_Directive 1_. Convert the stretch of the records from the line containing "Alerta por sarampión: 2026 registra el pico" through the line containing "AGOSTO 7, 2026" into a Markdown table with the columns Row and Line, leaving out blank lines.

* * *

Mob torches Kenyan church

Dozens killed amid spreading violence as opposition demands president “admit defeat”.

Slum residents
In the Mathare slum, Odinga supporters torched a minibus and attacked Kikuyu travellers [AFP]
Video from a helicopter chartered by the Red Cross showed hundreds of homes and farms in flames; groups of people were seen seeking sanctuary at schools and the airport, while others moved into the forest.
 

An estimated 70,000 people have been displaced by the unrest in western Kenya, the Kenya Red Cross said.
 

A Catholic priest in the town said thousands of terrified Kikuyu – the tribe of Mwai Kibaki, the president – had taken shelter in churches.

 
“There are four to five thousand in the main cathedral, and thousands in other churches,” Father Paul Brennan said.
 
“Houses are being burned. It is too dangerous to go outside and count the dead.”

* * *

_Directive 2_. According to the Kenya violence report, about how many people have been displaced by the unrest in western Kenya?

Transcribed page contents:
* * *

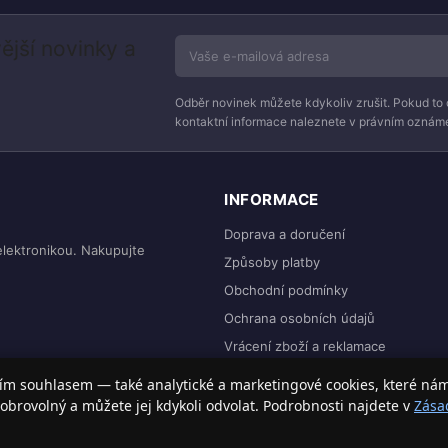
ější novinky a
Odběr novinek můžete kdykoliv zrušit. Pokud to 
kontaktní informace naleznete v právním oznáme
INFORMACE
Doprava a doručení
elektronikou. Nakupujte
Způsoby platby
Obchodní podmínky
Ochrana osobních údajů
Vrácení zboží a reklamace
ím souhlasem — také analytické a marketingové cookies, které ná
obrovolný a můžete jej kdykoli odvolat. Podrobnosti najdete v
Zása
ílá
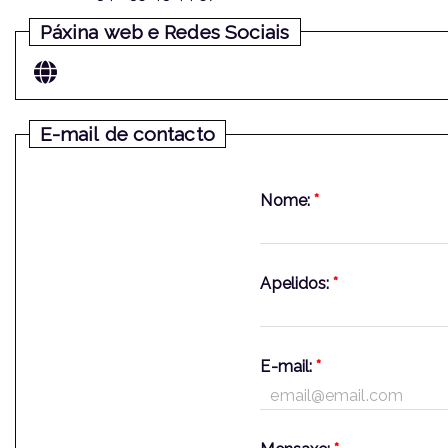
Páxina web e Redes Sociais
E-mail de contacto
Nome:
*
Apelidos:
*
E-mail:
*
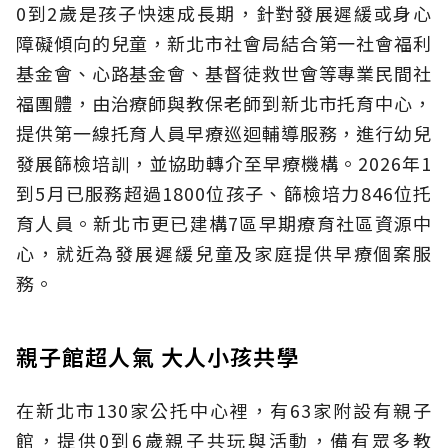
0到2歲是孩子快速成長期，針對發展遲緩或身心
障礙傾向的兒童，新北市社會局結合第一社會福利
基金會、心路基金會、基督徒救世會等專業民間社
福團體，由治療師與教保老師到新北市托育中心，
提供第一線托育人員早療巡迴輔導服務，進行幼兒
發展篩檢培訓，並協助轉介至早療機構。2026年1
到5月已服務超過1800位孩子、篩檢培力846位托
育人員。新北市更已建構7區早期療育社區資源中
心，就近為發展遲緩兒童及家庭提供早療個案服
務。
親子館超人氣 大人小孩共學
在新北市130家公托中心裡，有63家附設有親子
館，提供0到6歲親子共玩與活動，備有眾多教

* * *

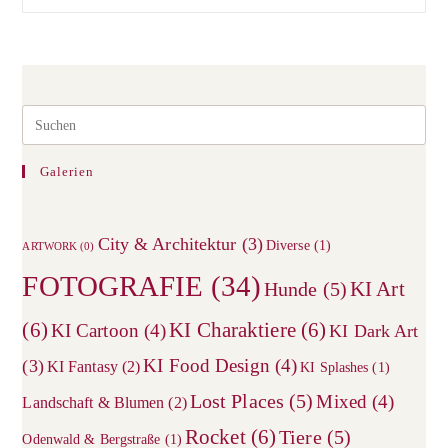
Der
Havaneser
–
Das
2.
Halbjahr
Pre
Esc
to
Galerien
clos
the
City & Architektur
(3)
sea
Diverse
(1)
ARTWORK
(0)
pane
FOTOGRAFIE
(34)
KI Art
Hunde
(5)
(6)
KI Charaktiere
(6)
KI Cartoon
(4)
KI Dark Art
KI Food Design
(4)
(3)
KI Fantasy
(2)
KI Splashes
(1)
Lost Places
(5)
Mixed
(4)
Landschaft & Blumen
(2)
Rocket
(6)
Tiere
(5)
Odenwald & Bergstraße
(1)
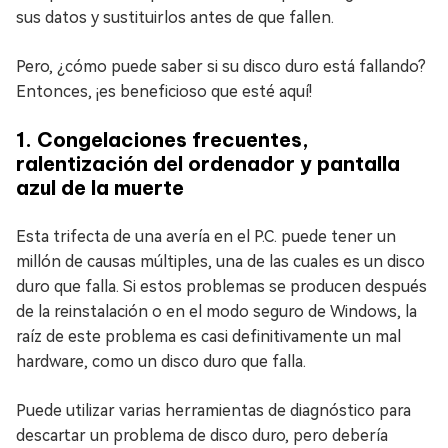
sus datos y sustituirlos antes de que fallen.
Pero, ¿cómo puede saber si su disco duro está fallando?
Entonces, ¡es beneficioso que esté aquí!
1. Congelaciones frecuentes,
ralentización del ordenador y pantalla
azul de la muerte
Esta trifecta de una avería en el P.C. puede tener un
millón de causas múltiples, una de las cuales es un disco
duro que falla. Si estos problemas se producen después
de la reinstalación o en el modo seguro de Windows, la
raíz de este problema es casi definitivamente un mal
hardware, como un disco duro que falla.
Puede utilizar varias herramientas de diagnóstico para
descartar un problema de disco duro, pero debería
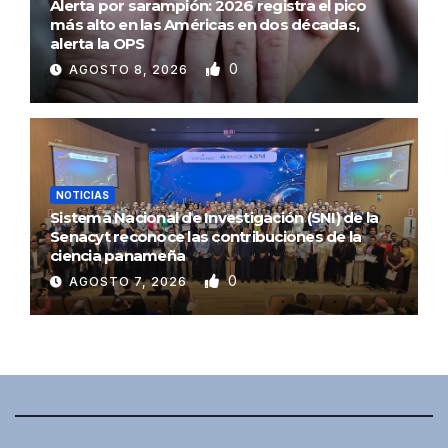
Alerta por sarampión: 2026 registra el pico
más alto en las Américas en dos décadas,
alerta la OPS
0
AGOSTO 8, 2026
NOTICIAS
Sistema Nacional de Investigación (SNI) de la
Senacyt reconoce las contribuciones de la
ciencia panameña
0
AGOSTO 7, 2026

* * *

_Answer section 1_.
| Row | Line |
|---|---|
| 1 | Alerta por sarampión: 2026 registra el pico |
| 2 | más alto en las Américas en dos décadas, |
| 3 | alerta la OPS |
| 4 | 0 |
| 5 | AGOSTO 8, 2026 |
| 6 | NOTICIAS |
| 7 | Sistema Nacional de Investigación (SNI) de la |
| 8 | Senacyt reconoce las contribuciones de la |
| 9 | ciencia panameña |
| 10 | 0 |
| 11 | AGOSTO 7, 2026 |

_Answer section 2_. An estimated 70,000 people.